Universities in developing countries are struggling to meet increasing demands for higher education, according to a joint report from Unesco and the Organisation for Economic Cooperation and Development.
Policy-makers face tough choices because of the higher costs associated with university education. In Brazil, where the cost per student of higher education is 1,200 per cent greater than in secondary education, the dilemma is whether to fund one more university student or to expand access to secondary-level education for 12 young people.
But the report concludes that the effort is worthwhile because of the impact of human capital, which could have accounted for about a half a percentage point in the annual growth rates of 16 emerging economies over the past 20 years. This is more than anywhere in the developed world except for Greece, Ireland, Italy and Spain.
For Argentina, Chile, Malaysia and Uruguay in particular, high levels of secondary and tertiary attainment were vital in translating human capital into steady growth, the study says.
The study analyses the link between the level of education and economic growth in 16 of the countries taking part in the Unesco/OECD World Education Indicators programme (WEI). Better-educated people fare much better on the labour market. In Indonesia, a man with tertiary education earns 82 per cent more on average than a man with secondary qualifications only.
"Issues of access should be considered relatively more important in countries with high levels of disparities. Low-income families cannot afford higher studies for their children because of the rising cost of such studies and the difficulty experienced by states in investing further," the report says.
While graduation rates in the Russian Federation reach the OECD benchmark of about per cent of the relevant age range, Brazil, China and Tunisia struggle to reach 10 per cent.
Many WEI countries have programmes designed to improve equity in access to higher education, but there are no significant grants in Argentina, Peru, Uruguay and India. In Indonesia, 10 per cent of students receive negligible scholarships of 60,000-75,000 rupiah (£4.20-£5.26) each.

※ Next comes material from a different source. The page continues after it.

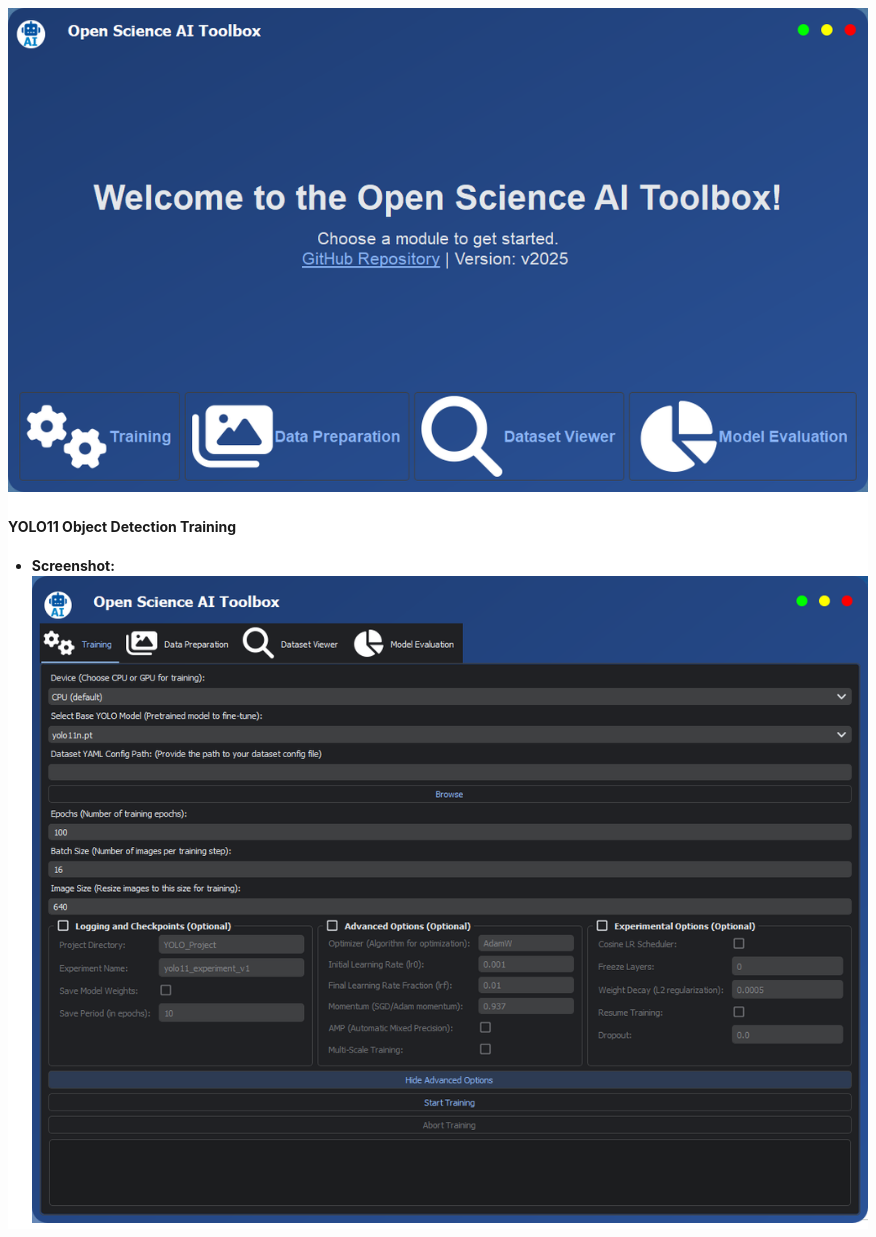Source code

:   ![](./visuals/open_science_ai_gui/gui_03.png)

#### YOLO11 Object Detection Training
- **Screenshot:**
  ![](./visuals/open_science_ai_gui/gui_04.png)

Private contributions and private providers are more prominent in WEI countries than in most OECD countries because governments are unable to cope with the costs. "As the role of private sources is becoming more important in the funding of education, attention is needed to ensure that this balance does not shift so far as to keep potential learners away from education," the report says.
Financing Education - Investments and Returns, Analysis of the World Education Indicators 2002 Edition. Unesco/OECD, Paris, 2002.